New report from Médecins Sans Frontières (Doctors Without Borders) reveals gaps in services, and a failure to protect survivors of family and sexual violence in Papua New Guinea
In Papua New Guinea, women and children endure shockingly high levels of family and sexual violence, with rates of abuse estimated to be some of the highest in the world outside a conflict zone.
Two out of every three survivors of partner violence MSF treated had been wounded with weapons, including sticks, knives, machetes or blunt instruments.
The health consequences of family and sexual violence are significant, including but not limited to: serious injuries; unwanted pregnancy; unsafe abortion; sexually transmitted infections, including HIV; urinary tract infections; chronic pelvic pain; miscarriage; sexual dysfunction; infertility; increased vulnerability to disease; mental trauma; and even death.
Médecins Sans Frontières' response to family and sexual violence in PNG
Adequate and timely medical and psychological care is crucial to help minimise the consequences of family and sexual violence, in order to treat often-serious injuries and to treat or prevent diseases and any other medical and psychosocial conditions.

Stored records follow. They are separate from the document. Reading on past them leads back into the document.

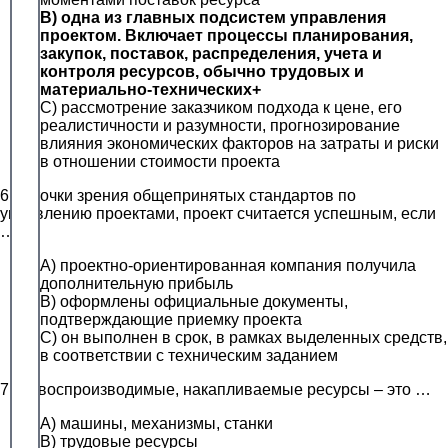
B) одна из главных подсистем управления
проектом. Включает процессы планирования,
закупок, поставок, распределения, учета и
контроля ресурсов, обычно трудовых и
материально-технических+
C) рассмотрение заказчиком подхода к цене, его
реалистичности и разумности, прогнозирование
влияния экономических факторов на затраты и риски
в отношении стоимости проекта
6. С точки зрения общепринятых стандартов по
управлению проектами, проект считается успешным, если
…
A) проектно-ориентированная компания получила
дополнительную прибыль
B) оформлены официальные документы,
подтверждающие приемку проекта
C) он выполнен в срок, в рамках выделенных средств,
в соответствии с техническим заданием
7. Невоспроизводимые, накапливаемые ресурсы – это …
A) машины, механизмы, станки
B) трудовые ресурсы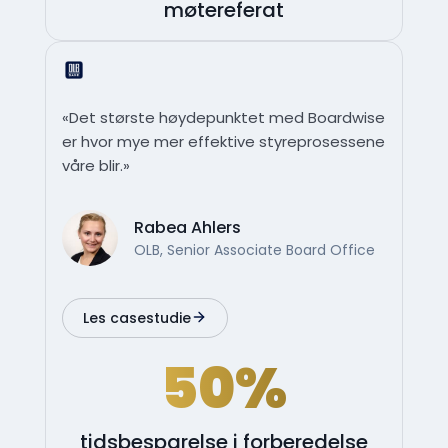
møtereferat
«Det største høydepunktet med Boardwise
er hvor mye mer effektive styreprosessene
våre blir.»
Rabea Ahlers
OLB, Senior Associate Board Office
Les casestudie
50%
tidsbesparelse i forberedelse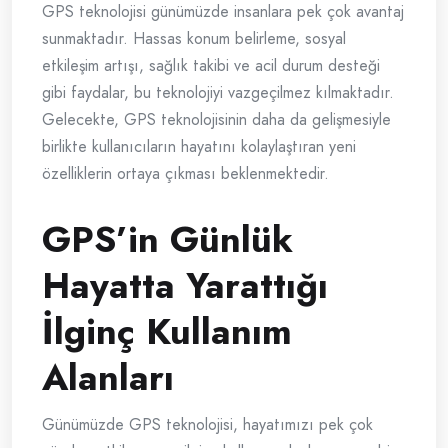
GPS teknolojisi günümüzde insanlara pek çok avantaj
sunmaktadır. Hassas konum belirleme, sosyal
etkileşim artışı, sağlık takibi ve acil durum desteği
gibi faydalar, bu teknolojiyi vazgeçilmez kılmaktadır.
Gelecekte, GPS teknolojisinin daha da gelişmesiyle
birlikte kullanıcıların hayatını kolaylaştıran yeni
özelliklerin ortaya çıkması beklenmektedir.
GPS’in Günlük
Hayatta Yarattığı
İlginç Kullanım
Alanları
Günümüzde GPS teknolojisi, hayatımızı pek çok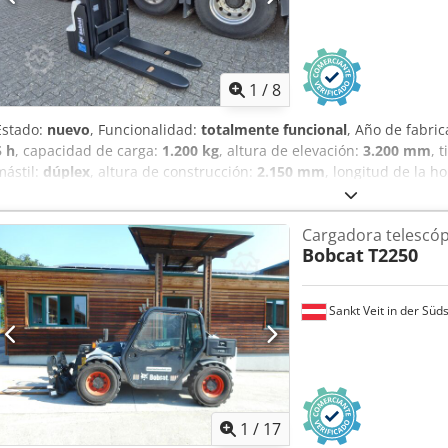
80-100% Voltaje de la batería: 80 V Capacidad de la batería: 560 Ah
de batería: PzS Año de fabricación de la batería: 2024 Estado de la b
válvula, 4.ª válvula, faro de trabajo trasero, faro de trabajo delante
certificado CE, espejo interior, luz giratoria, limpiaparabrisas.
1
/
8
Estado:
nuevo
, Funcionalidad:
totalmente funcional
, Año de fabri
5 h
, capacidad de carga:
1.200 kg
, altura de elevación:
3.200 mm
, 
mástil:
dúplex
, altura de construcción:
2.150 mm
, longitud de la ho
kg
, longitud total:
1.710 mm
, tipo de accionamiento:
Elektro
, anch
Centro de carga: 600 mm Ancho de horquillas: 180 mm Grosor de ho
Cargadora telescóp
Dúplex Estado: Nuevo Estado técnico: Nuevo Tipo de neumático dela
Bobcat
T2250
neumático delantero: 80 - 100% Tipo de neumático trasero: Poliuret
100% Batería Voltios: 24V Batería Ah: 60Ah Csdpey Uz Sqjfx Abmjrf Ti
fabricación de la batería: 2026 Estado de la batería: 80 - 100% Certif
Sankt Veit in der Süd
de mantenimiento 24 V
1
/
17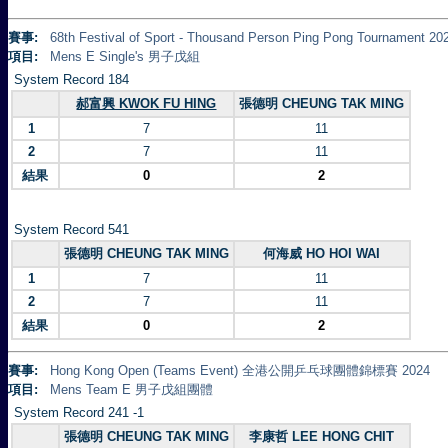
賽事:
68th Festival of Sport - Thousand Person Ping Pong Tourna
項目:
Mens E Single's 男子戊組
System Record 184
郝富興 KWOK FU HING
張德明 CHEUNG TAK MING
1
7
11
2
7
11
結果
0
2
System Record 541
張德明 CHEUNG TAK MING
何海威 HO HOI WAI
1
7
11
2
7
11
結果
0
2
賽事:
Hong Kong Open (Teams Event) 全港公開乒乓球團體錦標賽 2024
項目:
Mens Team E 男子戊組團體
System Record 241 -1
張德明 CHEUNG TAK MING
李康哲 LEE HONG CHIT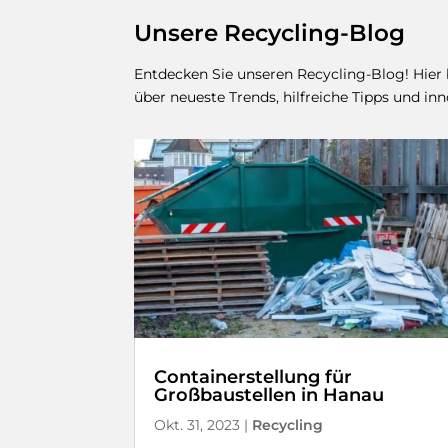
Unsere Recycling-Blog
Entdecken Sie unseren Recycling-Blog! Hier
über neueste Trends, hilfreiche Tipps und i
Containerstellung für
Großbaustellen in Hanau
Okt. 31, 2023
|
Recycling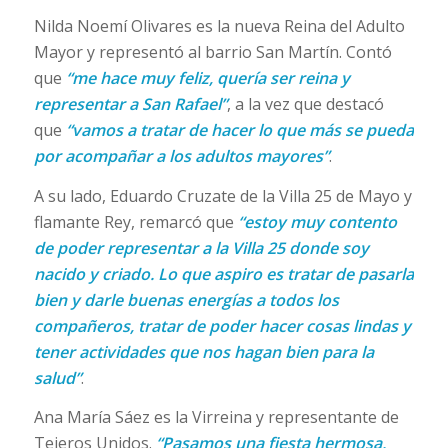
Nilda Noemí Olivares es la nueva Reina del Adulto
Mayor y representó al barrio San Martín. Contó
que
“me hace muy feliz, quería ser reina y
representar a San Rafael”
, a la vez que destacó
que
“vamos a tratar de hacer lo que más se pueda
por acompañar a los adultos mayores”
.
A su lado, Eduardo Cruzate de la Villa 25 de Mayo y
flamante Rey, remarcó que
“estoy muy contento
de poder representar a la Villa 25 donde soy
nacido y criado. Lo que aspiro es tratar de pasarla
bien y darle buenas energías a todos los
compañeros, tratar de poder hacer cosas lindas y
tener actividades que nos hagan bien para la
salud”
.
Ana María Sáez es la Virreina y representante de
Tejeros Unidos.
“Pasamos una fiesta hermosa,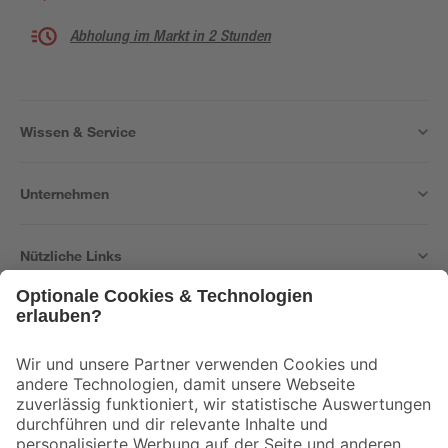
Abholung im Markt in 2 Stunden
Wissen & Service
Unternehmen
Nützliche Links
Bleib auf dem Laufenden mit unserem Newsletter
Der toom Newsletter: Keine Angebote und Aktionen mehr verpassen!
Zur Newsletter Anmeldung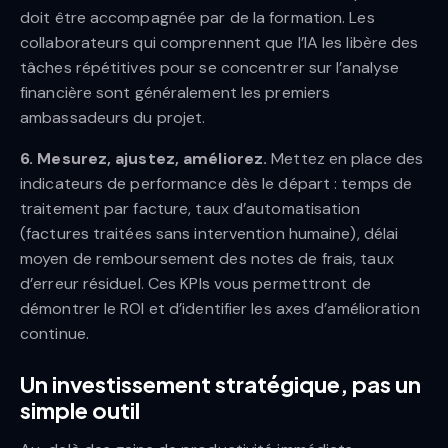
doit être accompagnée par de la formation. Les
collaborateurs qui comprennent que l’IA les libère des
tâches répétitives pour se concentrer sur l’analyse
financière sont généralement les premiers
ambassadeurs du projet.
6. Mesurez, ajustez, améliorez.
Mettez en place des
indicateurs de performance dès le départ : temps de
traitement par facture, taux d’automatisation
(factures traitées sans intervention humaine), délai
moyen de remboursement des notes de frais, taux
d’erreur résiduel. Ces KPIs vous permettront de
démontrer le ROI et d’identifier les axes d’amélioration
continue.
Un investissement stratégique, pas un
simple outil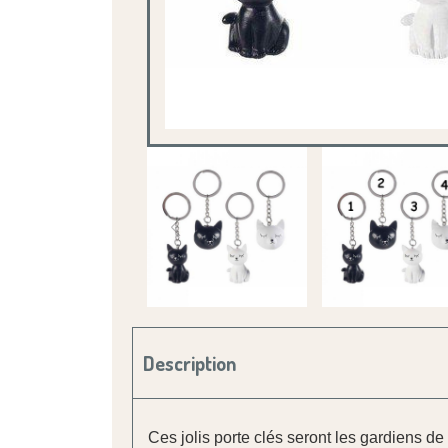
Description
Ces jolis porte clés seront les gardiens de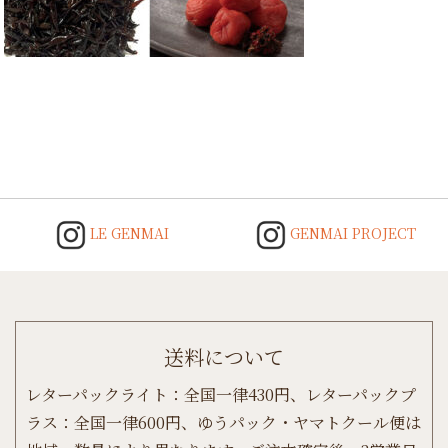
Post
navigation
LE GENMAI
GENMAI PROJECT
送料について
レターパックライト：全国一律430円、レターパックプ
ラス：全国一律600円、ゆうパック・ヤマトクール便は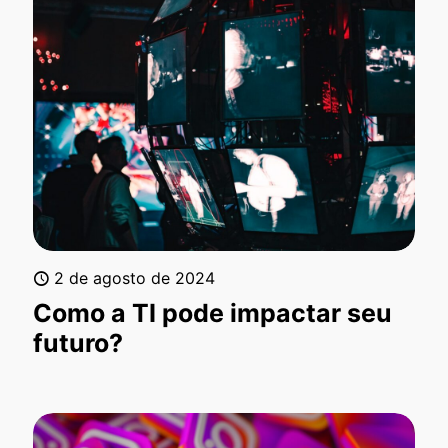
2 de agosto de 2024
Como a TI pode impactar seu
futuro?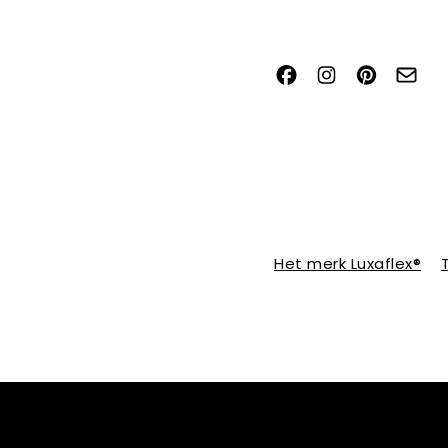
Het merk Luxaflex®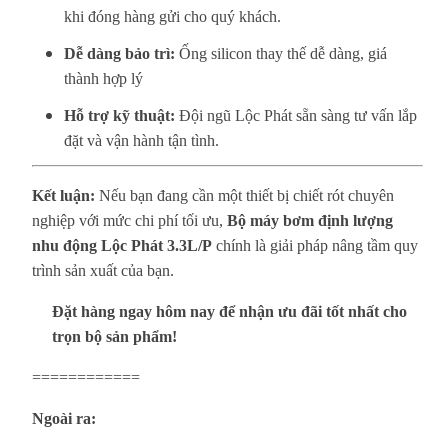
khi đóng hàng gửi cho quý khách.
Dễ dàng bảo trì:
Ống silicon thay thế dễ dàng, giá
thành hợp lý
Hỗ trợ kỹ thuật:
Đội ngũ Lộc Phát sẵn sàng tư vấn lắp
đặt và vận hành tận tình.
Kết luận:
Nếu bạn đang cần một thiết bị chiết rót chuyên
nghiệp với mức chi phí tối ưu,
Bộ máy bơm định lượng
nhu động Lộc Phát 3.3L/P
chính là giải pháp nâng tầm quy
trình sản xuất của bạn.
Đặt hàng ngay hôm nay để nhận ưu đãi tốt nhất cho
trọn bộ sản phẩm!
============
Ngoài ra: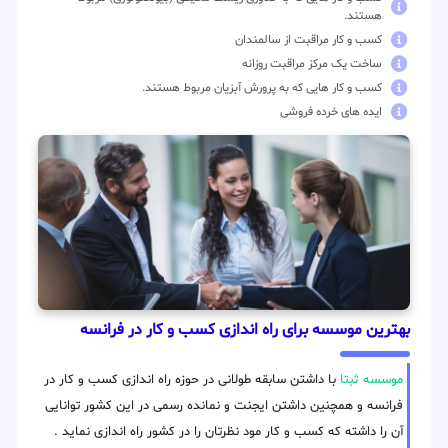
هستند.
کسب و کار مراقبت از سالمندان
ساخت یک مرکز مراقبت روزانه
کسب و کار هایی که به پرورش آبزیان مربوط هستند.
ایده های خرده فروشی
بهترین موسسه برای راه اندازی کسب و کار در فرانسه
موسسه ثبتا
با داشتن سابقه طولانی در حوزه راه اندازی کسب و کار در
فرانسه و همچنین داشتن ایجنت و نمانده رسمی در این کشور توانایی
آن را داشته که کسب و کار مود نظرتان را در کشور راه اندازی نماید .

The Five Essential Medical Services Include:
- Medical first-aid to treat injuries
- Psychological first aid
- Medicine and Post-Exposure Prophylaxis (PEP) to prevent HIV infection and treat other Sexually Transmitted Infections (STIs)
- Vaccinations to prevent Hepatitis B and Tetanus
- Emergency contraception to prevent unwanted pregnancies as a result of rape
"Safe houses currently operate in a legal limbo in relation to children who flee violence without parental consent and will not take them in. These children are left with nowhere to run."